▶ _EXERCISE DESCRIPTION_:
Reproduce every line of the entries, changing each "common name" to "vernacular name" and leaving all other text unaltered.
>> BEGIN AVAILABLE DATA
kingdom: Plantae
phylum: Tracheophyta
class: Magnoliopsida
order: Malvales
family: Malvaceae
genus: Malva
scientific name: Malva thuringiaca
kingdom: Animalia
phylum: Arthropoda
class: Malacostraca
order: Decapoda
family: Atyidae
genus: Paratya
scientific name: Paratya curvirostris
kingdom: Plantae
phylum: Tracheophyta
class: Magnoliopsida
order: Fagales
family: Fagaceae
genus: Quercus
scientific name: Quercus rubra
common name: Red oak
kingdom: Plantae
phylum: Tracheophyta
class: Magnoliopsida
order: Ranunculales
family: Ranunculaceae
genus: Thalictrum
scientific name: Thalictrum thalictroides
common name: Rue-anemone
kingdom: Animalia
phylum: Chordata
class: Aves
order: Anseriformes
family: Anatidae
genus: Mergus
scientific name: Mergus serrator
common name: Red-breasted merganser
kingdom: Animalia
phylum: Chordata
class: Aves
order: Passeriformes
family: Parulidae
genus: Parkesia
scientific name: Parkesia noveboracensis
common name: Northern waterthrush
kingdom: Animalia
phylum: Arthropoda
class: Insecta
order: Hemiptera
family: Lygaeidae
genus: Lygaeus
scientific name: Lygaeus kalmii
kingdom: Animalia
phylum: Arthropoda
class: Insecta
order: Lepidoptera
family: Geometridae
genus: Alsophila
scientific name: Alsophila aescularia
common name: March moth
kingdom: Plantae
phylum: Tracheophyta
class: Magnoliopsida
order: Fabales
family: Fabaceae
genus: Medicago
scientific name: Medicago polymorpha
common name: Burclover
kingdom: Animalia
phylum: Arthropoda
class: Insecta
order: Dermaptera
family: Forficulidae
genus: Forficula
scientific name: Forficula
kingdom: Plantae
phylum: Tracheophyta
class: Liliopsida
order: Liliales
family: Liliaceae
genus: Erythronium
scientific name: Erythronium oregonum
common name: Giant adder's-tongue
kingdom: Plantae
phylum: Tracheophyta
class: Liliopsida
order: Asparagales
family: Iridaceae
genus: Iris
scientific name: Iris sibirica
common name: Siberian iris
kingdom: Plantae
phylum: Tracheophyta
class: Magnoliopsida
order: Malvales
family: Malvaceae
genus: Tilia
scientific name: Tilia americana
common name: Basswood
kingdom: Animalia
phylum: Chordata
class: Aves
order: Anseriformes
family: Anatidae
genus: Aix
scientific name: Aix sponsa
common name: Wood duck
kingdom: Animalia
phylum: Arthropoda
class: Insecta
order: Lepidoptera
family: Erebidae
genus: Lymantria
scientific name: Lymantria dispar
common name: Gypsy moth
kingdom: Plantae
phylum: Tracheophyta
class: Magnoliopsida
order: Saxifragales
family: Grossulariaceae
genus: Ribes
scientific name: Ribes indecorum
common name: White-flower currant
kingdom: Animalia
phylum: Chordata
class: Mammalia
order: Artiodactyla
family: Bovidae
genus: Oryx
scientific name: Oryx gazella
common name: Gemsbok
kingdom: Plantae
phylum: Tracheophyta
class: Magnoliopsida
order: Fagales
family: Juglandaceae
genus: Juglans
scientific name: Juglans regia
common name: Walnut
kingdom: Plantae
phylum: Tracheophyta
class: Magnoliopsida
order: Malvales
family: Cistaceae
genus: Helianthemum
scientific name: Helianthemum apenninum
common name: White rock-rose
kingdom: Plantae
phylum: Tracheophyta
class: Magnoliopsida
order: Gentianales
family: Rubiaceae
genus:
>> END AVAILABLE DATA
▶ _THE OUTPUT_:
kingdom: Plantae
phylum: Tracheophyta
class: Magnoliopsida
order: Malvales
family: Malvaceae
genus: Malva
scientific name: Malva thuringiaca
kingdom: Animalia
phylum: Arthropoda
class: Malacostraca
order: Decapoda
family: Atyidae
genus: Paratya
scientific name: Paratya curvirostris
kingdom: Plantae
phylum: Tracheophyta
class: Magnoliopsida
order: Fagales
family: Fagaceae
genus: Quercus
scientific name: Quercus rubra
vernacular name: Red oak
kingdom: Plantae
phylum: Tracheophyta
class: Magnoliopsida
order: Ranunculales
family: Ranunculaceae
genus: Thalictrum
scientific name: Thalictrum thalictroides
vernacular name: Rue-anemone
kingdom: Animalia
phylum: Chordata
class: Aves
order: Anseriformes
family: Anatidae
genus: Mergus
scientific name: Mergus serrator
vernacular name: Red-breasted merganser
kingdom: Animalia
phylum: Chordata
class: Aves
order: Passeriformes
family: Parulidae
genus: Parkesia
scientific name: Parkesia noveboracensis
vernacular name: Northern waterthrush
kingdom: Animalia
phylum: Arthropoda
class: Insecta
order: Hemiptera
family: Lygaeidae
genus: Lygaeus
scientific name: Lygaeus kalmii
kingdom: Animalia
phylum: Arthropoda
class: Insecta
order: Lepidoptera
family: Geometridae
genus: Alsophila
scientific name: Alsophila aescularia
vernacular name: March moth
kingdom: Plantae
phylum: Tracheophyta
class: Magnoliopsida
order: Fabales
family: Fabaceae
genus: Medicago
scientific name: Medicago polymorpha
vernacular name: Burclover
kingdom: Animalia
phylum: Arthropoda
class: Insecta
order: Dermaptera
family: Forficulidae
genus: Forficula
scientific name: Forficula
kingdom: Plantae
phylum: Tracheophyta
class: Liliopsida
order: Liliales
family: Liliaceae
genus: Erythronium
scientific name: Erythronium oregonum
vernacular name: Giant adder's-tongue
kingdom: Plantae
phylum: Tracheophyta
class: Liliopsida
order: Asparagales
family: Iridaceae
genus: Iris
scientific name: Iris sibirica
vernacular name: Siberian iris
kingdom: Plantae
phylum: Tracheophyta
class: Magnoliopsida
order: Malvales
family: Malvaceae
genus: Tilia
scientific name: Tilia americana
vernacular name: Basswood
kingdom: Animalia
phylum: Chordata
class: Aves
order: Anseriformes
family: Anatidae
genus: Aix
scientific name: Aix sponsa
vernacular name: Wood duck
kingdom: Animalia
phylum: Arthropoda
class: Insecta
order: Lepidoptera
family: Erebidae
genus: Lymantria
scientific name: Lymantria dispar
vernacular name: Gypsy moth
kingdom: Plantae
phylum: Tracheophyta
class: Magnoliopsida
order: Saxifragales
family: Grossulariaceae
genus: Ribes
scientific name: Ribes indecorum
vernacular name: White-flower currant
kingdom: Animalia
phylum: Chordata
class: Mammalia
order: Artiodactyla
family: Bovidae
genus: Oryx
scientific name: Oryx gazella
vernacular name: Gemsbok
kingdom: Plantae
phylum: Tracheophyta
class: Magnoliopsida
order: Fagales
family: Juglandaceae
genus: Juglans
scientific name: Juglans regia
vernacular name: Walnut
kingdom: Plantae
phylum: Tracheophyta
class: Magnoliopsida
order: Malvales
family: Cistaceae
genus: Helianthemum
scientific name: Helianthemum apenninum
vernacular name: White rock-rose
kingdom: Plantae
phylum: Tracheophyta
class: Magnoliopsida
order: Gentianales
family: Rubiaceae
genus:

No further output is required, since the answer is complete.